> [Tekstfragment]:
Rudi Bakker, oud-directeur van S.E. Fireworks, stelt dat het ministerie van Verkeer en Waterstaat in zijn strafzaak bewust stukken heeft achtergehouden die hem zouden hebben vrijgesproken. Hij deed die uitspraak in 1Twente Vandaag, op basis van vorige week vrijgekomen documenten.
Die documenten - op basis van een uitspraak van de raad van State na een Wob-verzoek aan hem verstrekt - tonen aan dat er grote problemen waren rond de classificatie van vuurwerk. Problemen die niet konden en mochten worden opgelost door importeurs, zoals S.E. Fireworks.

> [Aangeleverd materiaal]:
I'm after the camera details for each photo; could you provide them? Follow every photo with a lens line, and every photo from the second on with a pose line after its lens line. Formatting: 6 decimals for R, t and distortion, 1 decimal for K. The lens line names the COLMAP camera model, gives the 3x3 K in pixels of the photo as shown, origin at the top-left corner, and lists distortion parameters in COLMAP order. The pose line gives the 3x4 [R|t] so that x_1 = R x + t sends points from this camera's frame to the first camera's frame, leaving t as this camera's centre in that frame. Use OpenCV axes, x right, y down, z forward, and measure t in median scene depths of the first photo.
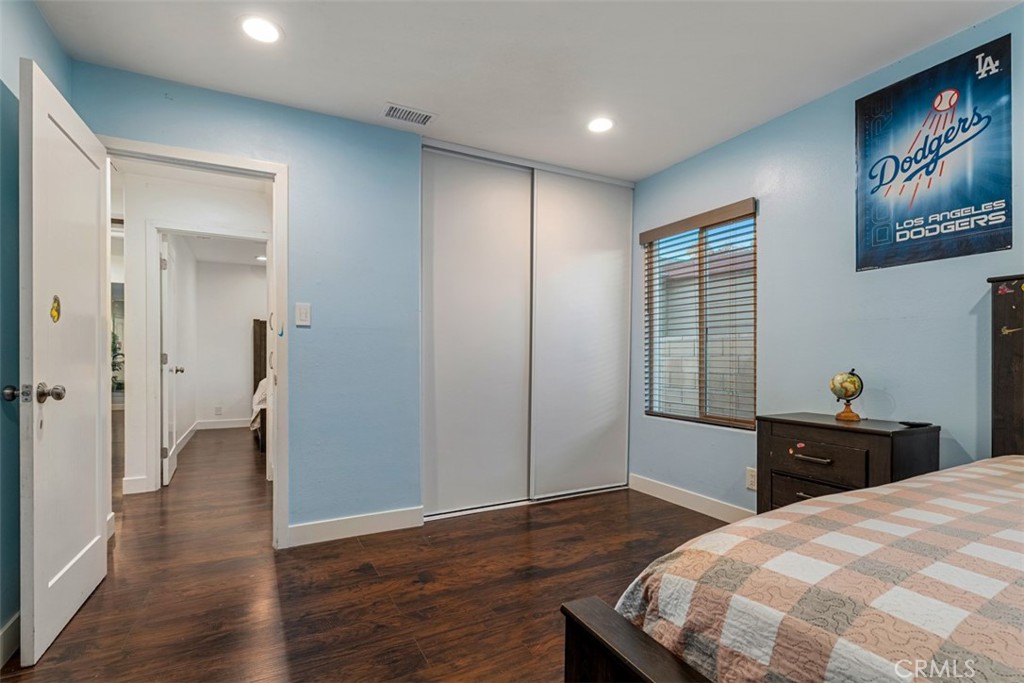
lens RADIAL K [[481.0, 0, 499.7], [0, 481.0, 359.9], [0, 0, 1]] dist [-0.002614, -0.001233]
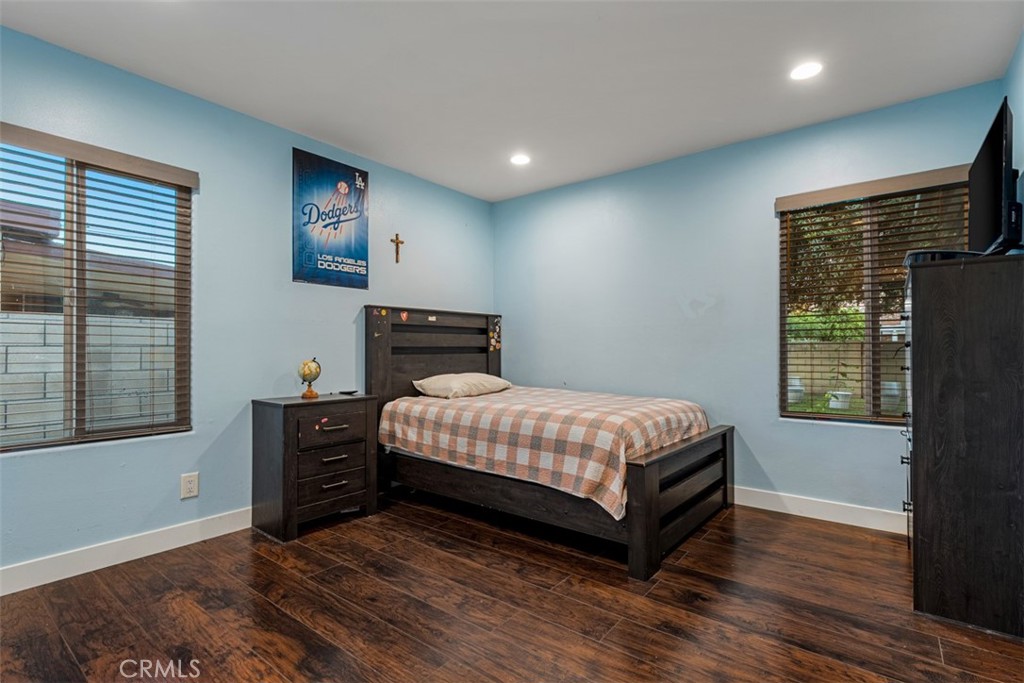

> [Opdrachten]:
- A) Leg aan de hand van het tekstfragment uit hoe Rudi Bakker aan de documenten is gekomen.
- B) In welk programma deed Rudi Bakker volgens het tekstfragment zijn uitspraak over het ministerie?

> [Antwoorden]:
- A) De documenten zijn aan Bakker verstrekt na een Wob-verzoek, op basis van een uitspraak van de Raad van State.

- B) In 1Twente Vandaag.